Where to begin, that's the problem.
First lets look at what Grievance actually is.
In my opinion, Grievance is Self Pity.
The person’s I am grieving for are not looking down on me because they are dead, lets not gloss over the word.
They are like a switched off TV. The power has been cut off and there is nothing there except in my memory
They are the past, not the present nor the future, just a strong memory in someones mind.
We do not grieve for the person who has left us, we feel sorry for ourselves because we are going to miss them, not them miss us.
Accepting the Loss of someone.
This I think is the hardest part of all.
Every individual has their own way of dealing with it and no way is the right or wrong way.
I was in the pool yesterday and wanted a coffee, I thought to myself ‘’No Alan she isn’t here, buck up, deal with it and get out and get your own coffee).
A common thought is, ‘I wish’ ‘I wish I had taken her to (somewhere)’ or ‘I wish we had done (something)’ or ‘I wish I had bought her (something)’ or ‘I wish we hadn’t argued’ the list could go on.

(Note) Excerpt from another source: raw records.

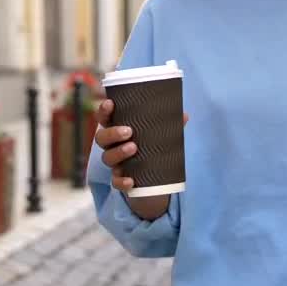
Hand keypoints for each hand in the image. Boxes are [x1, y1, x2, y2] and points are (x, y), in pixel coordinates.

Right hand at [94, 98, 188, 219]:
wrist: (154, 180)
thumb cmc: (152, 148)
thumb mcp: (160, 136)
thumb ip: (169, 125)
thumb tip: (184, 115)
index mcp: (118, 129)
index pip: (105, 118)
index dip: (104, 110)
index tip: (110, 103)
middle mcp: (112, 145)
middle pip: (101, 138)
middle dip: (112, 133)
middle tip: (129, 131)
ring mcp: (115, 163)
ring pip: (107, 157)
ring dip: (118, 152)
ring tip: (134, 148)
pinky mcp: (120, 180)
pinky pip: (115, 182)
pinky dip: (121, 181)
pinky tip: (131, 181)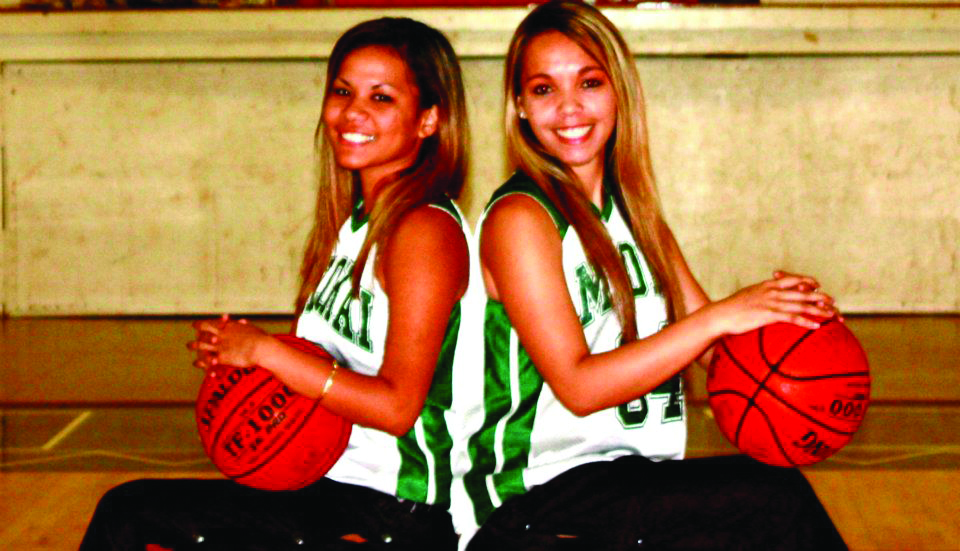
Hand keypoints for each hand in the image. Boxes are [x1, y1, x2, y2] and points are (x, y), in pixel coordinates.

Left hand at [187, 315, 270, 369]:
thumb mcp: (252, 329)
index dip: (202, 324)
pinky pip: (208, 360)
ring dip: (195, 345)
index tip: (195, 324)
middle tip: (192, 327)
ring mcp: (221, 346)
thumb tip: (242, 322)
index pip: (211, 323)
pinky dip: (201, 362)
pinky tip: (196, 363)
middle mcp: (222, 335)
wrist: (262, 348)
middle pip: (204, 331)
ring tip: (189, 345)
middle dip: (196, 331)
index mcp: (229, 327)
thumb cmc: (261, 339)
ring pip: (203, 345)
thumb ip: (244, 326)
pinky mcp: (222, 357)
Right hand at [711, 271, 839, 334]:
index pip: (793, 279)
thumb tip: (763, 298)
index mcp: (768, 285)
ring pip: (802, 305)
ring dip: (819, 310)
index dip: (808, 281)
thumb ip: (759, 294)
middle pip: (803, 292)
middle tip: (833, 303)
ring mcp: (772, 302)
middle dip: (821, 297)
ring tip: (832, 315)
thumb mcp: (747, 296)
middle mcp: (773, 291)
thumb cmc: (731, 308)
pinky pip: (792, 318)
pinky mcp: (769, 314)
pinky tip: (816, 327)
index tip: (817, 286)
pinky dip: (806, 322)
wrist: (721, 314)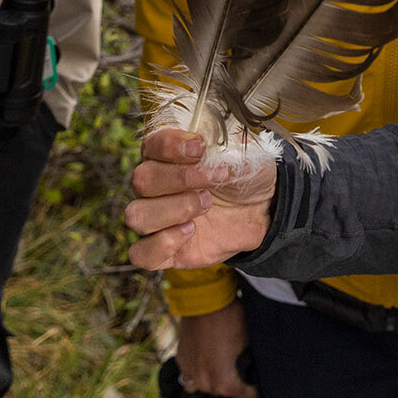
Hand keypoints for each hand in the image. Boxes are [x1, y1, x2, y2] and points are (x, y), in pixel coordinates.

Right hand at [125, 128, 276, 270]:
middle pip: (141, 180)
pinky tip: (190, 232)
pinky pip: (141, 253)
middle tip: (215, 179)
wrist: (261, 210)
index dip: (171, 146)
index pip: (151, 145)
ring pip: (136, 215)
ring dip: (173, 209)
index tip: (200, 148)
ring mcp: (156, 219)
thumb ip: (225, 144)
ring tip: (206, 205)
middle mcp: (153, 186)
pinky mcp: (164, 250)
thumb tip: (213, 146)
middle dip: (181, 179)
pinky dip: (162, 244)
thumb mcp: (243, 153)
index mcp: (167, 156)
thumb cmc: (244, 175)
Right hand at [175, 301, 260, 397]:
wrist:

The point I am trying to make is, all the things that upset us begins with either, me - I - we - us. This is Self Pity in my mind, don’t get me wrong, it is natural and expected, but how you deal with it is the important thing
Dealing with it.
I cannot tell you how to deal with it all. Everybody has to find their own way of coping with the situation.
All I can do is relay to you my thoughts and way that I deal with it. It may seem callous to you but at times it’s a case of, if I don’t get a grip of myself, I will get into depression or turn to booze or spending the rest of my life feeling sorry for myself and ending up a very lonely old man and that is not going to happen!.
Your friends will only put up with your sulking or harping on about how you are missing your lost one for a short period of time then they will drift away which is quite understandable.
Another thing is, if you are continually in the Self Sympathy mode, you end up at home all alone which will make you more depressed than you already are.
You have to try and think logical thoughts about the situation you are in and how best to deal with it.
My way is, as soon as I get that tug of the heart feeling which happens every day, I take a deep breath and say ‘Self pity again Alan? Get a grip of yourself boy’
Would Pete or Ann want to see me like this? feeling so sad for myself?. Would they be happy at seeing me in this miserable state because of their deaths?’ The answer to that is a definite NO!!
Would they prefer to see me as happy as is possible and enjoying life, the answer would be YES!!!
Some people never get over the loss and it can seriously affect a persons marriage, their own personality or future in a big way.
Stop saying to yourself, ‘He or she was my best pal’ You already know that so why keep torturing yourself by keep saying it and ending up being miserable again. There is someone close to me who is not dealing with the situation very well, hopefully I can help a little by writing this not so cheerful letter.
Some people, because of their beliefs are convinced that their beloved departed are watching over them. If that gives them comfort, excellent.
I am not in that category, that is why I say that this is my own way of dealing with a horrible situation.
If I can help just one person to cope with their loss with this letter I will be very happy.
For those of you in my situation, remember, all is not lost and the world and your life carries on so try and grit the teeth and deal with it as best as you can.